The Agency’s ‘Emergency Response’ mode can be activated in response to a serious cross-border health threat by the HERA Crisis board, whose members include one representative from each EU state, along with the President of the European Union, the EU Commissioner for Health and Food Safety, and other Commission members as appropriate. In its Emergency Response role, HERA will act as a central purchasing body, ensuring and monitoring the equitable supply and deployment of medical countermeasures, and activating crisis measures for research, manufacturing surge capacity and emergency funding. HERA will also lead EU collaborations with global partners to address supply bottlenecks and address global disease surveillance, as well as support the ability of low and middle income countries to build expertise and develop manufacturing and distribution capabilities. HERA is further advised by a Joint Industrial Cooperation Forum, composed of company representatives and European Commission members who will offer HERA industry feedback on capacities and bottlenecks.
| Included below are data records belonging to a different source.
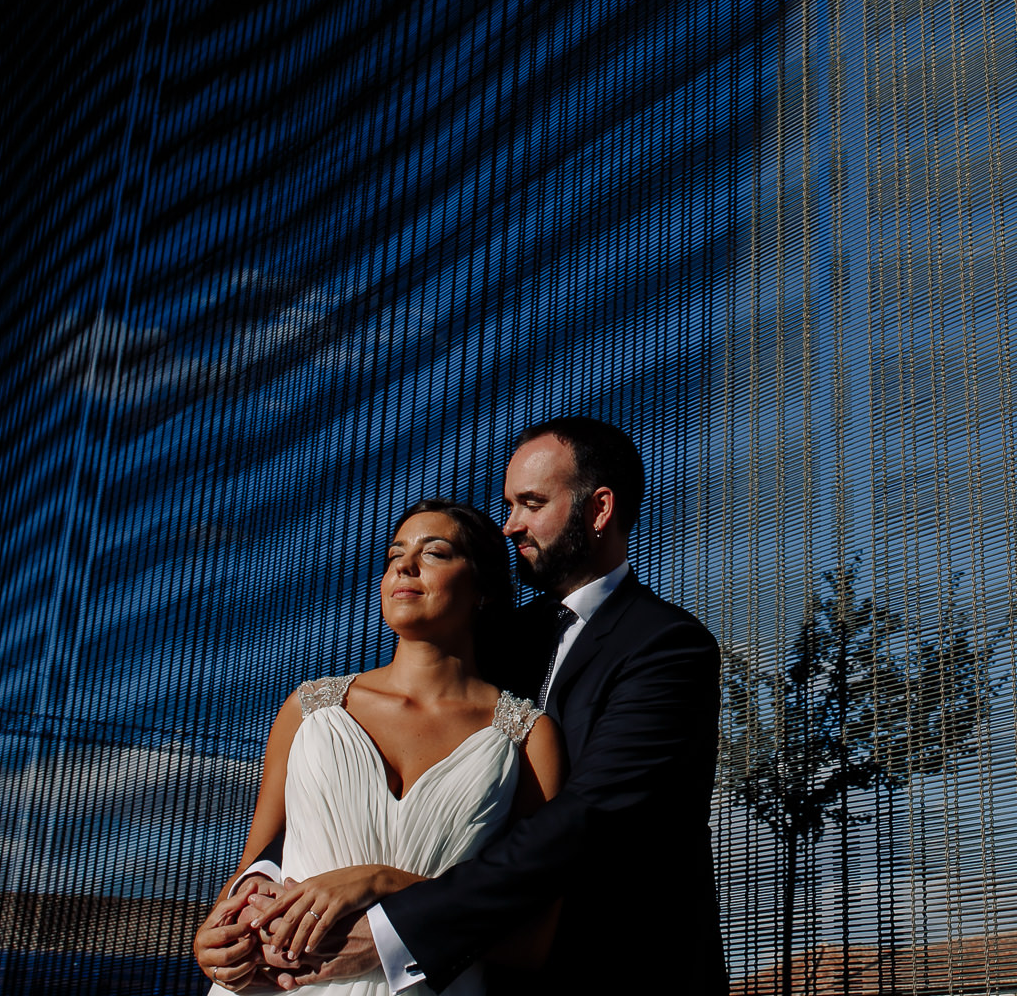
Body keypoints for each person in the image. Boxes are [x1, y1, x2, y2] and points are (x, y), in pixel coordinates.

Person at [203, 417, 728, 996]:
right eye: (508, 505)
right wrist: (246, 900)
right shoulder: (490, 645)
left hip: (613, 970)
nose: (511, 526)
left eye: (531, 503)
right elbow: (308, 815)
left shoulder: (667, 646)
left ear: (599, 509)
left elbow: (589, 818)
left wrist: (390, 905)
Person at [193, 499, 564, 995]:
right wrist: (215, 941)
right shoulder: (309, 711)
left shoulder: (526, 737)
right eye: (395, 555)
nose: (405, 565)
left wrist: (385, 881)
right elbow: (250, 872)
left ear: (483, 589)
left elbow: (531, 940)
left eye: (434, 552)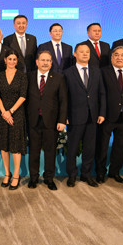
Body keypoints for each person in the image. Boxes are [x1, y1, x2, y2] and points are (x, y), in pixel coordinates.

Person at [64, 43, 106, 187]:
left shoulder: (96, 71)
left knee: (90, 148)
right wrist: (65, 116)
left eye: (87, 52)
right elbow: (65, 97)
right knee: (72, 148)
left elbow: (102, 93)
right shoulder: (67, 73)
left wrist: (102, 113)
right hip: (74, 116)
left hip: (93, 116)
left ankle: (86, 174)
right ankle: (72, 175)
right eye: (81, 52)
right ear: (75, 54)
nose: (85, 54)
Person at [26, 50, 68, 190]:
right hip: (33, 120)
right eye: (43, 60)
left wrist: (62, 120)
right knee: (34, 151)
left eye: (48, 60)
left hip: (51, 121)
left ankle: (49, 179)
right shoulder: (29, 76)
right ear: (37, 62)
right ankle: (33, 178)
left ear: (51, 63)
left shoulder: (59, 78)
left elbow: (63, 101)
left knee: (50, 152)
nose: (45, 63)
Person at [96, 46, 123, 184]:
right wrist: (101, 113)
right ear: (112, 57)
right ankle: (100, 172)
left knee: (120, 146)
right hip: (106, 116)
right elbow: (99, 94)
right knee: (102, 146)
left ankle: (115, 172)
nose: (119, 58)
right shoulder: (103, 72)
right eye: (116, 55)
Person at [0, 51, 28, 190]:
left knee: (15, 145)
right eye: (10, 59)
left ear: (17, 61)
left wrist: (10, 112)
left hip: (16, 114)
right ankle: (7, 174)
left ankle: (16, 175)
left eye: (14, 59)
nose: (12, 61)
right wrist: (4, 112)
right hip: (2, 114)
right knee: (4, 145)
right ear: (5, 60)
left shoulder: (22, 76)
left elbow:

HERA’s objectives for 2022 include working with other EU and national health agencies, industry, the research community, regional organizations and international partners to support research and development; to establish a large-scale EU platform for clinical trials and data sharing; and to identify three high-impact health threats beyond COVID-19. In addition, the agency is building an IT platform and intelligence network for threat assessment and prioritization as well as developing a network of “ever-warm” manufacturing facilities that can be quickly mobilized in an emergency.
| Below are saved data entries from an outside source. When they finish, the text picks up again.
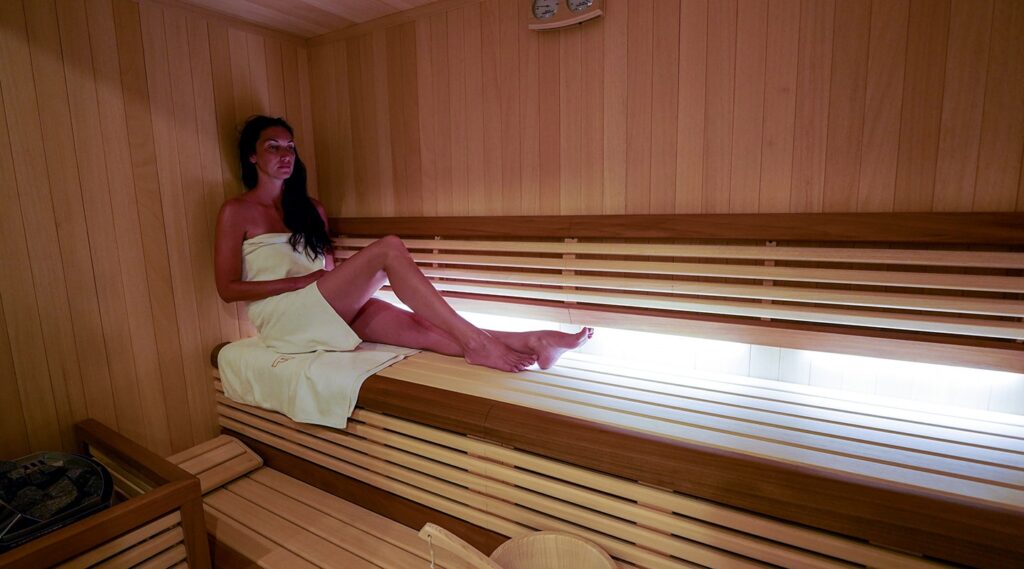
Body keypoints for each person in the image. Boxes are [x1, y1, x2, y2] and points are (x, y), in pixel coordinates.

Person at [214, 115, 592, 372]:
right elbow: (227, 288)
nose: (285, 155)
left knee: (418, 327)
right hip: (284, 319)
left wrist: (325, 283)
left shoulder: (311, 209)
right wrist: (298, 283)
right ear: (252, 155)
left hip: (319, 303)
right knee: (388, 248)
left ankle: (535, 340)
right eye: (272, 147)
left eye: (290, 147)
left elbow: (326, 271)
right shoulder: (237, 211)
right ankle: (477, 343)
While DARPA was clearly instrumental in the U.S. response to the pandemic, experts have deemed that agency inadequate to address many critical health-related needs in the United States. DARPA is designed to serve the needs of a single customer – the U.S. military – and the Agency is focused primarily on national security needs and programs with an engineering focus. In contrast, other important health care problems are not well addressed by engineering solutions, as they involve complex biological systems, human behaviors, and environmental and social factors. Moreover, many major health problems impact a wider variety of stakeholders than the military and national security agencies, including patients, healthcare providers, payers and policy-makers. Thus, in March 2022, President Joe Biden authorized the establishment of the Advanced Research Projects Agency for Health (ARPA-H), an agency modeled on DARPA, whose aim will be to support transformative high-risk/high-reward research to drive biomedical and health breakthroughs beyond those with military applications. In addition, the President has called for $6.5 billion in funding over ARPA-H’s first three years, with priorities to be directed to HIV/AIDS and other infectious diseases, cancer, Alzheimer’s disease, diabetes and other chronic conditions, and projects related to drug misuse and addiction, opioid alternatives, and other pain management strategies.